--- THE INPUT ---

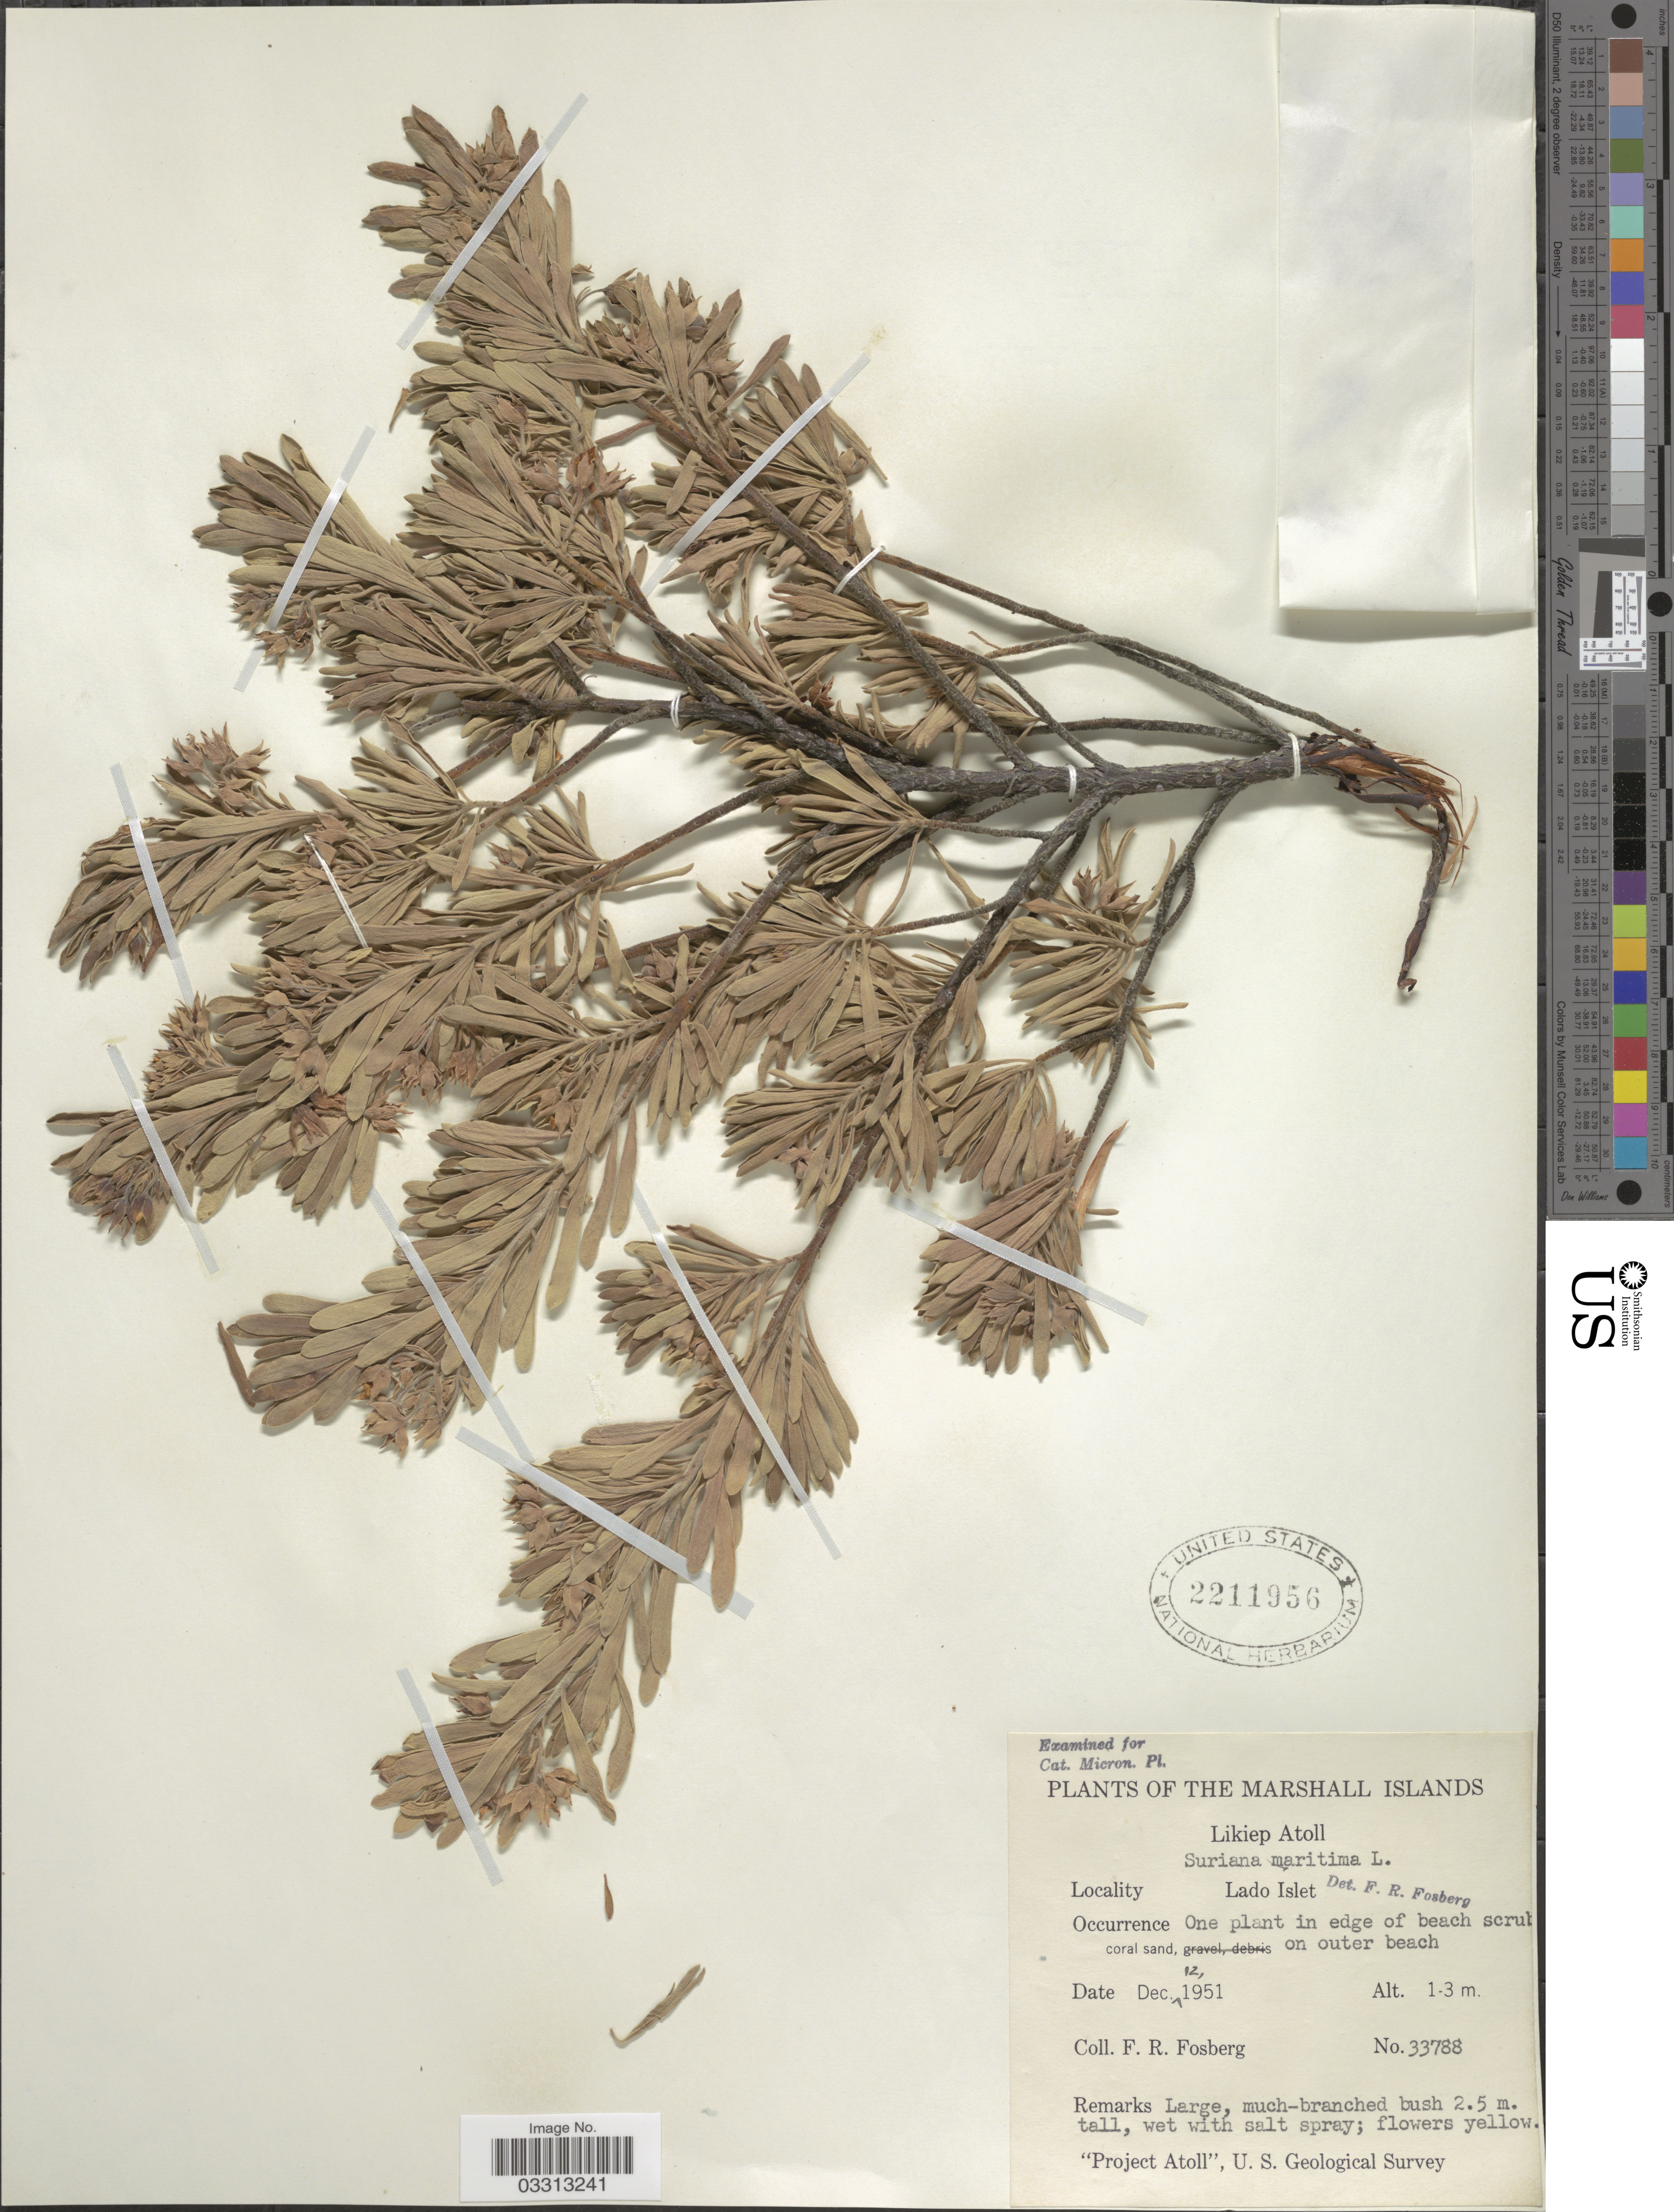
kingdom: Plantae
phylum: Tracheophyta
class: Magnoliopsida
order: Fabales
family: Surianaceae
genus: Suriana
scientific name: Suriana maritima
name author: L.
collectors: F. R. Fosberg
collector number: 33788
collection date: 1951-12-12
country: Marshall Islands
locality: Likiep Atoll. Lado Islet.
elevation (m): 1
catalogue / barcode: US 2211956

---

EXERCISE INSTRUCTIONS: Copy every line of the listing above verbatim, leaving out the pictures.

THE COMPLETED TASK:
kingdom: Plantae
phylum: Tracheophyta
class: Magnoliopsida
order: Fabales
family: Surianaceae
genus: Suriana
scientific name: Suriana maritima
name author: L.
collectors: F. R. Fosberg
collector number: 33788
collection date: 1951-12-12
country: Marshall Islands
locality: Likiep Atoll. Lado Islet.
elevation (m): 1
catalogue / barcode: US 2211956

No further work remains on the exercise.